The promise, the pledge and the hope to protect Black women in Chicago
CHICAGO (CBS) – Black women have been disproportionately impacted by crime for decades in Chicago, and now, there is a new effort to shine a light on the problem and find solutions.
Black women made up 16% of Chicago's population, but accounted for 30% of crime victims in 2022. Mayor Brandon Johnson reacted to a CBS News Chicago investigation on how hard Black women are hit by crime by promising a task force to look into the issue.
The goal is to make the city safer for Black women and for everyone who lives in, works in, and visits Chicago.
Mayor Johnson spoke about his plan "to create a task force to really begin to dig in deeper of how the city of Chicago can show up to provide true protection for Black women and Black girls," after a City Council committee hearing on the issue in September.
What do Black women think of the Mayor's pledge?
CBS News Chicago checked back in with some of the survivors and experts in the fields of criminology and trauma therapy for their reactions. The women were featured in the series, Investigating Injustice.
A survivor
Tonia Thomas survived a rape, after being drugged at a party in 2021.
"I remember trying to get out, get out of the restroom, but I couldn't," Thomas said.
Thomas' turmoil has followed her for years.
"What happened to me, it won't go away," she said.
So Thomas said she got away, "from the assault, the aftermath."

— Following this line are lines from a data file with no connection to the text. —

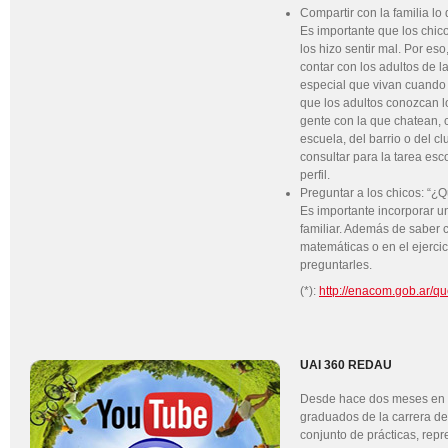
Compartir con la familia lo 
Es importante que los chico
los hizo sentir mal. Por es
contar con los adultos de l
especial que vivan cuando
que los adultos conozcan lo
gente con la que chatean, 
escuela, del barrio o del c
consultar para la tarea esc
perfil.
Preguntar a los chicos: “¿Q
Es importante incorporar u
familiar. Además de saber 
matemáticas o en el ejerci
preguntarles.
(*):
http://enacom.gob.ar/qu
UAI 360 REDAU
Desde hace dos meses en
graduados de la carrera d
conjunto de prácticas, rep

She recently moved to Hawaii.
"It's just the happiest place I think I can be," Thomas said, "If I ever forget where I am or how I got here, I just come to the window."

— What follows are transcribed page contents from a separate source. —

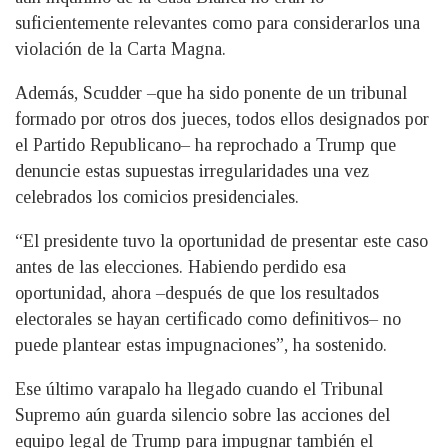
suficientemente relevantes como para considerarlos una
violación de la Carta Magna.
Además, Scudder –que ha sido ponente de un tribunal
formado por otros dos jueces, todos ellos designados por
el Partido Republicano– ha reprochado a Trump que
denuncie estas supuestas irregularidades una vez
celebrados los comicios presidenciales.
“El presidente tuvo la oportunidad de presentar este caso
antes de las elecciones. Habiendo perdido esa
oportunidad, ahora –después de que los resultados
electorales se hayan certificado como definitivos– no
puede plantear estas impugnaciones”, ha sostenido.
Ese último varapalo ha llegado cuando el Tribunal
Supremo aún guarda silencio sobre las acciones del
equipo legal de Trump para impugnar también el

Thomas believes the task force should feature voices like hers.
"I feel like they should be listening to the victim," she said.

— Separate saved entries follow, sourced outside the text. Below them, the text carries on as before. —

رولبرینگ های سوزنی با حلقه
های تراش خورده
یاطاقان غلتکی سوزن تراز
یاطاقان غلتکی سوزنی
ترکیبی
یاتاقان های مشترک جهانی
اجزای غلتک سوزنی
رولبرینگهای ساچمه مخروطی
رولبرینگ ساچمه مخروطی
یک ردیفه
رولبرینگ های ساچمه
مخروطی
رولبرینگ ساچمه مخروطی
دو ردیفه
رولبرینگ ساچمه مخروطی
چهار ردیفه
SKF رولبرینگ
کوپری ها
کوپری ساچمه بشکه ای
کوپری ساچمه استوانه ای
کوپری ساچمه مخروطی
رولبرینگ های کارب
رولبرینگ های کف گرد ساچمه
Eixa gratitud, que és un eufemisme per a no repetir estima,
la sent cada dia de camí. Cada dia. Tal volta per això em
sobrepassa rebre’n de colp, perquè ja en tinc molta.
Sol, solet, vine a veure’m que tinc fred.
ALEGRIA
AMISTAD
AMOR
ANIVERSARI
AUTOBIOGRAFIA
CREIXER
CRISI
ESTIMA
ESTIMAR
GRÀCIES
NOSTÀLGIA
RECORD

That is something she said did not happen to her when she was assaulted. Thomas felt abandoned by police and prosecutors at the time.
"All they said was just at the time, at this time, and they would not be pressing charges. It was just like, 'OK, thanks for the report. Thanks for reporting,'" Thomas said. "So what can we do to get past that step? That's what this task force should be looking at."
An advocate
Gaby Molden-Carlwell works with women like Tonia Thomas. She is a trauma therapist at Resilience.
"I feel like that task force needs to have not only the police, but social workers, people who are Literally in the field, doing the work," said Molden-Carlwell.
She is also a survivor, the victim of sexual assault by a family member when she was just 11 years old. For her, the task force must include a focus on educating young people.
"it's teaching them what good touch looks like, what bad touch looks like, what consent looks like," said Molden-Carlwell. "When we go into these schools, we tell them about programs like Resilience, and how to use their voice, and what secrets look like—because secrets for us, equal danger."
An expert
Geneva Brown is a former professor of criminology and now works on criminal justice reform.
Her suggestion for the task force is a bit unorthodox.
"Frankly, offenders talking to people about why they commit these crimes," Brown said. "What is the incentive? What are the motives to make you reduce yourself to having to challenge someone for their own property?"
Brown appreciates the Mayor's promise, but has a concern.
"I applaud his first initiative," she said. "I just hope that we don't study it to death or have an unfunded task force."
Brown points to the Commission on Black Girls in Columbus, Ohio as a model.
After a pilot program, it became part of a city department with a more than $300,000 budget this year and next.
Brown hopes a Chicago task force will be taken just as seriously to stem a systemic problem, the disproportionate impact of crime on Black women which was revealed in the CBS News Chicago investigation.
"This is an ongoing issue that has gone on for the past 30 years that has only come to light in the last one to two years," Brown said. "But also, this has to be an ongoing, continual task force that goes on beyond hopefully whatever administration is in office for this to be taken seriously," said Brown.
Thomas is hopeful as well.
"I think the concept of the task force is excellent. It's something that's definitely needed," she said. "Looking at the numbers, looking at us being a minority, but being the majority of crimes. It's unfathomable."